Whiteman and his colleagues are still investigating the complexity of these fly-wasp interactions and the cellular and genetic changes that allowed the flies to synthesize a toxin without killing themselves.

“If the gene is expressed in the wrong tissue, the fly will die. That gene is never going to sweep through the populations through natural selection,” Whiteman said. “But if it lands on a part of the genome that’s close to some enhancer or some regulatory component that expresses it a little bit in the adipose tissue of the body, then you can see how it can pick up that leg very quickly, you get this amazing advantage. “

Horizontal gene transfer in any organism would pose similar problems, he said, but in the arms race between predator and prey, it might be worth it.

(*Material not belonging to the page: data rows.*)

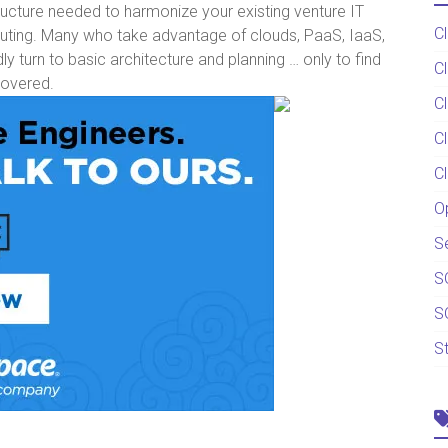
ructure needed to harmonize your existing venture IT
C
uting. Many who take advantage of clouds, PaaS, IaaS,
 turn to basic architecture and planning … only to find
C
covered.
C
C
C
O
S
S
S
S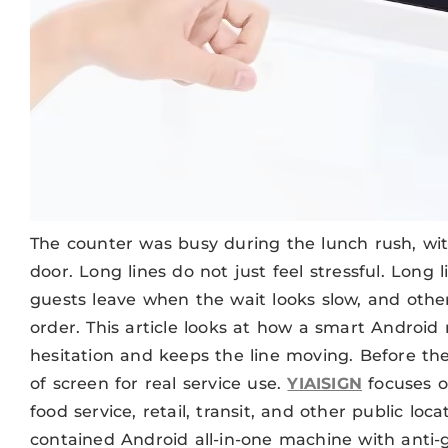
The counter was busy during the lunch rush, with
door. Long lines do not just feel stressful. Long
guests leave when the wait looks slow, and other
order. This article looks at how a smart Android
hesitation and keeps the line moving. Before the
of screen for real service use.
YIAISIGN
focuses o
food service, retail, transit, and other public loca
contained Android all-in-one machine with anti-gl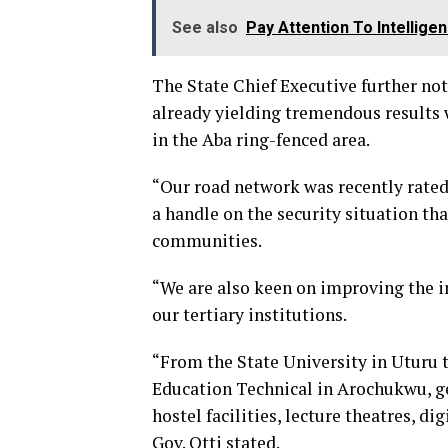
See also
Pay Attention To Intellige
The State Chief Executive further note
already yielding tremendous results
in the Aba ring-fenced area.
“Our road network was recently rated 
a handle on the security situation tha
communities.
“We are also keen on improving the in
our tertiary institutions.
“From the State University in Uturu
Education Technical in Arochukwu, g
hostel facilities, lecture theatres, di
Gov. Otti stated.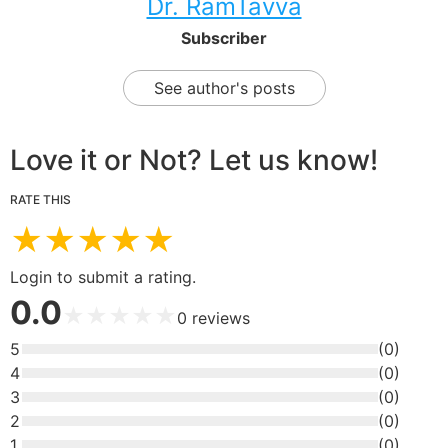
Dr. RamTavva
Subscriber
See author's posts
Love it or Not? Let us know!
RATE THIS
★
★
★
★
★
Login to submit a rating.
0.0
★
★
★
★
★
0
reviews
5
(
0
)
4
(
0
)
3
(
0
)
2
(
0
)
1
(
0
)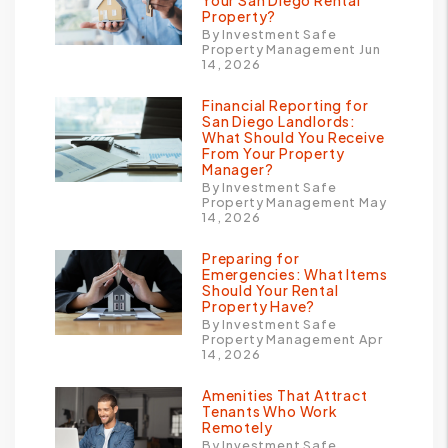
Your San Diego Rental
Property?
By Investment Safe
Property Management Jun
14, 2026
Financial Reporting for
San Diego Landlords:
What Should You Receive
From Your Property
Manager?
By Investment Safe
Property Management May
14, 2026
Preparing for
Emergencies: What Items
Should Your Rental
Property Have?
By Investment Safe
Property Management Apr
14, 2026
Amenities That Attract
Tenants Who Work
Remotely
By Investment Safe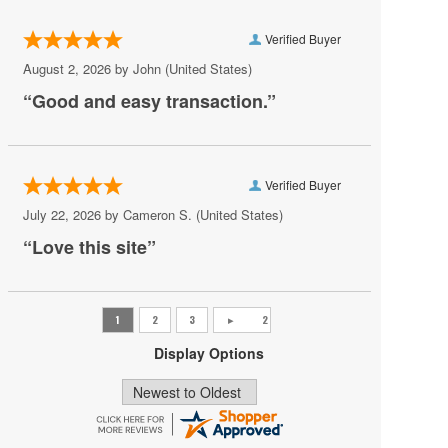
Pro Rodeo
Verified Buyer
Professional Bull Riders World Finals
August 2, 2026 by
John
(United States)
Professional Rodeo
“Good and easy transaction.”
Rodeo Grand Island
Royal Winter Fair - Horse Show
Verified Buyer
San Antonio Stock Show and Rodeo
July 22, 2026 by
Cameron S.
(United States)
Shane Smith and The Saints
“Love this site”
Sikeston Jaycee Bootheel Rodeo
Stockyards Championship Rodeo
Ultimate Bullfighters
Display Options
WRCA World Championship Ranch Rodeo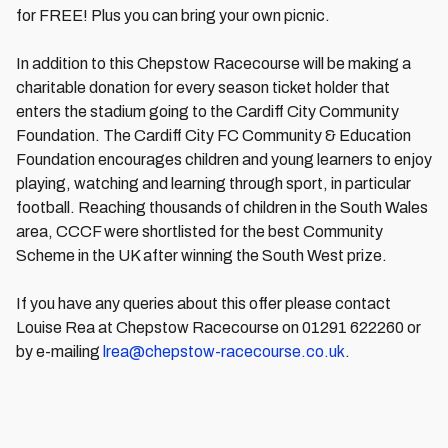
for FREE! Plus you can bring your own picnic.
In addition to this Chepstow Racecourse will be making a
charitable donation for every season ticket holder that
enters the stadium going to the Cardiff City Community
Foundation. The Cardiff City FC Community & Education
Foundation encourages children and young learners to enjoy
playing, watching and learning through sport, in particular
football. Reaching thousands of children in the South Wales
area, CCCF were shortlisted for the best Community
Scheme in the UK after winning the South West prize.
If you have any queries about this offer please contact
Louise Rea at Chepstow Racecourse on 01291 622260 or
by e-mailing
lrea@chepstow-racecourse.co.uk
.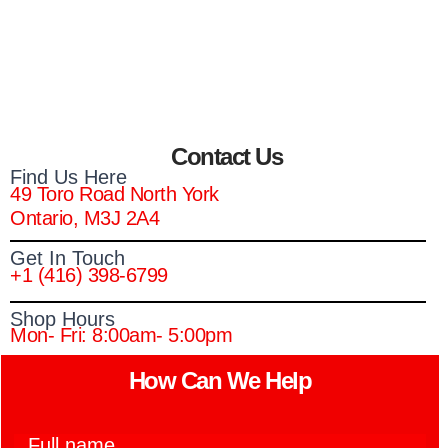
Contact Us
Find Us Here
49 Toro Road North York
Ontario, M3J 2A4
Get In Touch
+1 (416) 398-6799
Shop Hours
Mon- Fri: 8:00am- 5:00pm
How Can We Help​
F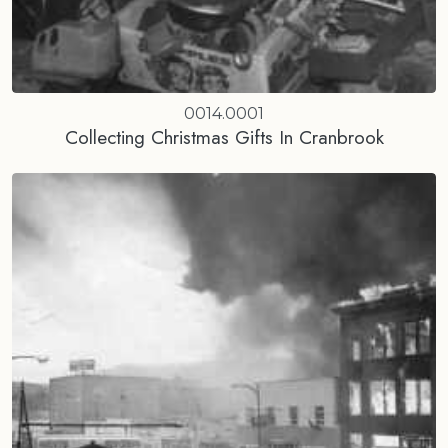
0014.0001
Collecting Christmas Gifts In Cranbrook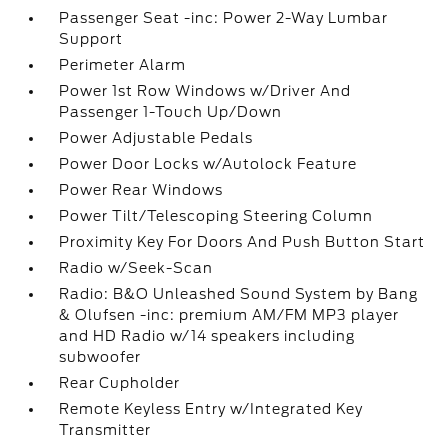
Passenger Seat -inc: Power 2-Way Lumbar
Support
Perimeter Alarm
Power 1st Row Windows w/Driver And
Passenger 1-Touch Up/Down
Power Adjustable Pedals
Power Door Locks w/Autolock Feature
Power Rear Windows
Power Tilt/Telescoping Steering Column
Proximity Key For Doors And Push Button Start
Radio w/Seek-Scan
Radio: B&O Unleashed Sound System by Bang
& Olufsen -inc: premium AM/FM MP3 player
and HD Radio w/14 speakers including
subwoofer
Rear Cupholder
Remote Keyless Entry w/Integrated Key
Transmitter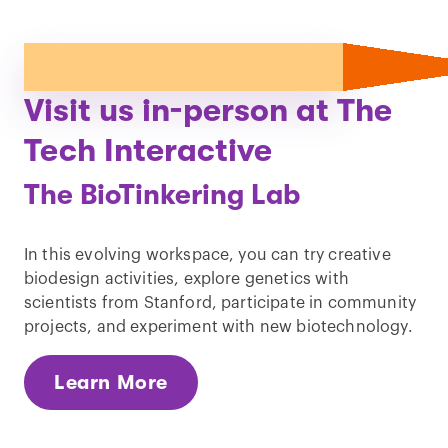
Visit us in-person at The
Tech Interactive
The BioTinkering Lab
In this evolving workspace, you can try creative
biodesign activities, explore genetics with
scientists from Stanford, participate in community
projects, and experiment with new biotechnology.
Learn More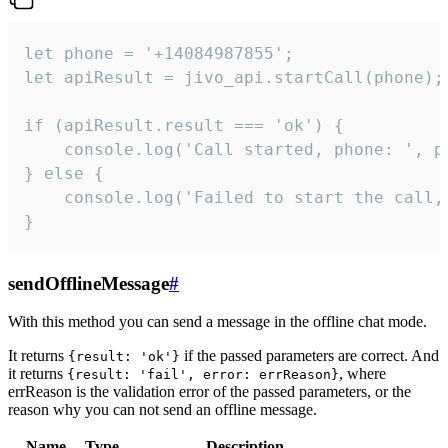
let phone = '+14084987855';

“When you’re a poor fly, how do you deal with these pathogens and parasites that quickly evolve to take advantage of you?” he said. “One way is to borrow genes from bacteria and viruses because they evolve quickly. It’s a smart strategy—instead of waiting for your own genes to help you, get them from other organisms that evolve faster than they do. And. This seems to have occur many times independently in insects, since so many different have taken this gene It gives us a picture of a new kind of dynamism appears even in animals which have merely innate immune system and do not have adaptive immunity’.

Whiteman’s work was funded by the National Institute of General Medical Sciences of the National Institutes of Health (R35GM119816). Other co-authors on the paper are Josephine Tamsil, Ji Heon Ha, Kirsten Verster and Susan Bernstein from UC Berkeley, Gyöngyi Cinege, Edit Ábrahám, Lilla B. Magyar and Zoltán Lipinszki from Hungary and Bernard Kim from Stanford University.